‘Girl on a Chain Gang’ (1966)

That’s exploitation!


‘Girl on a Chain Gang’
The Film Detective and Something Weird Video
$24.95 (Blu-ray), $19.95 (DVD)
96 minutes plus special features
Not rated


By Mark Voger, author
‘Britmania: The British Invasion of the Sixties in Pop Culture’


 

It’s a low-budget exploitation quickie about a powder-keg topic made by a first-time director with no-name actors in which Long Island is passed off as the Deep South.

That may not sound promising, but then again, exploitation fans have a high tolerance for dubious productions.

Jerry Gross‘ “Girl on a Chain Gang” — out this week from The Film Detective and Something Weird Video — is a frequently hard-to-watch film. I’d call it “anger porn” with intermittent snatches of good stuff. My term alludes to the anger the viewer feels in watching innocent youths tormented, raped or murdered by supposed upholders of the law for the crime of passing through town.

A deputy (R.K. Charles) has a little fun with a local bad girl (Arlene Sue Farber).

Setup: Near a sign that says “Welcome to Carson’s Landing, a Small Friendly Town,” two beer-swilling deputies (R.K. Charles and Peter Nevard) pull over a convertible with three young people who don’t look like they’re from around here. The youths’ racial/gender makeup particularly offends the coppers. Jean (Julie Ange) and Ted (Ron Segal) are White, Artie (actor unidentified) is Black.

The deputies bring the three “suspects” — who happen to be Civil Rights activists — to their sadistic boss, Sheriff Sonny Lew (William C. Watson), and the real psychodrama begins. Sonny Lew verbally abuses them, assaults them, takes their cash, and then sets them free, later instructing his deputies to follow and re-arrest them. After the youths are incarcerated, Sonny Lew dispatches Nellie (Arlene Sue Farber), a local woman of ill repute, to Artie’s cell, where she offers her body to coerce him into signing a confession. Artie doesn’t bite, so to speak.

It all leads to a sham trial, with Jean — convicted of prostitution by a kangaroo court — being sentenced to work on a chain gang populated exclusively, until now, by Black men.

Deputies (Peter Nevard and Charles) harrass Civil Rights activists (Ron Segal, Julie Ange and an unidentified actor).

The black-and-white cinematography by George Zimmerman (who later shot 20 episodes of “Good Times”) is well executed, but the audio quality wavers.

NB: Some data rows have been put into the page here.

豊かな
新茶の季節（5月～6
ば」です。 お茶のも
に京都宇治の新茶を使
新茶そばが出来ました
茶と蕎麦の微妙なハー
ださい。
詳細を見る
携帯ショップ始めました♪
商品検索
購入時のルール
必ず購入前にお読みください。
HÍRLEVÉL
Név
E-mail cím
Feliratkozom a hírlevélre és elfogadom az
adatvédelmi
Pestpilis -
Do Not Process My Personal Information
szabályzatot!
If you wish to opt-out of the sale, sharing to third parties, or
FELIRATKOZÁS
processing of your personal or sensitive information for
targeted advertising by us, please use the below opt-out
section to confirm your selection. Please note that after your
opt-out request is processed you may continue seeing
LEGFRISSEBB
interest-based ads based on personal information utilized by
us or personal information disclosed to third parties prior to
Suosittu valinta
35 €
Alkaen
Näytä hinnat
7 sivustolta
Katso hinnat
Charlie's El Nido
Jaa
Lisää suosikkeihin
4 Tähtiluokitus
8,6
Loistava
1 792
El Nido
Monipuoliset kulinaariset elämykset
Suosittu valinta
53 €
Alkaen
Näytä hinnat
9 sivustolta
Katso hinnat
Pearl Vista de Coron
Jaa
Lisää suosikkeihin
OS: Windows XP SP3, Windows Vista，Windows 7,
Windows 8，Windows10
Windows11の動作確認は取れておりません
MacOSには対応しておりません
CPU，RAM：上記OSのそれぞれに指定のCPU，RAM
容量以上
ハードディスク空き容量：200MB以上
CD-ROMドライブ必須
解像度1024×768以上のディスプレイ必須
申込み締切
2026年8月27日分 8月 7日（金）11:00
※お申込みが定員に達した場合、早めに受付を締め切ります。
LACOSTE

An actor named James Harvey, for whom “Girl on a Chain Gang” is his only apparent credit, plays two roles in the same sequence (!), as a testifying saloon owner and the trial judge. (The latter role is played for laughs, which would seem out of place, but somehow it works.) Watson, making his film debut here, went on to play the slave trader who captures Kunta Kinte (LeVar Burton) in the 1977 miniseries “Roots.”

Originally titled “Bayou,” “Girl on a Chain Gang” is loosely based on an infamous 1964 incident in Mississippi in which three members of CORE (Congress of Racial Equality) were shot and buried by Ku Klux Klan members, none of whom were convicted of murder. Does it seem like this movie exploited the tragedy? For better or (much) worse, that’s why their called “exploitation movies.”

The youths are tormented by sadistic Sheriff Sonny Lew (William C. Watson).

Much of the new home video release’s supplemental material focuses on Gross, an under-the-radar figure in the film world, except among exploitation fans. In the accompanying short doc “It’s All in the Title: Exploiting Jerry Gross,” narrator Chris Poggiali briskly lays out Gross’ multifaceted career on the fringes of cinema.

Gross (1940-2002) was a distributor — a hustler, really — who sometimes produced his own films, and honed a penchant for importing softcore and horror films, which he would tweak for American audiences. Gross was once married to Farber, a clever actress with a sultry look who starred in two softcore films he directed, “Teenage Mother” (1967) and “The Female Animal” (1970).

Among Gross’ softcore imports are “Inga,” “The Seduction of Inga” and “Fanny Hill” (all 1968). Horror films distributed by Gross include “I Eat Your Skin” (1971), “I Drink Your Blood” (1970), “I Spit on Your Grave” (1978) and “Zombie” (1979). Gross also put out blaxploitation films such as “The Black Six” (1973) and “The Black Godfather” (1974), and was behind the 1970 re-release of “Mondo Cane.”

In other words, this guy had just about every sub-category of exploitation covered. According to Poggiali, Gross lived out his final years as a presumed agoraphobic, and died at age 62 in a “skid row” hotel room.

Special features include audio commentary by author Jennifer Churchill; a booklet with an essay by Lisa Petrucci of Something Weird; and Ballyhoo Motion Pictures’ profile of Gross.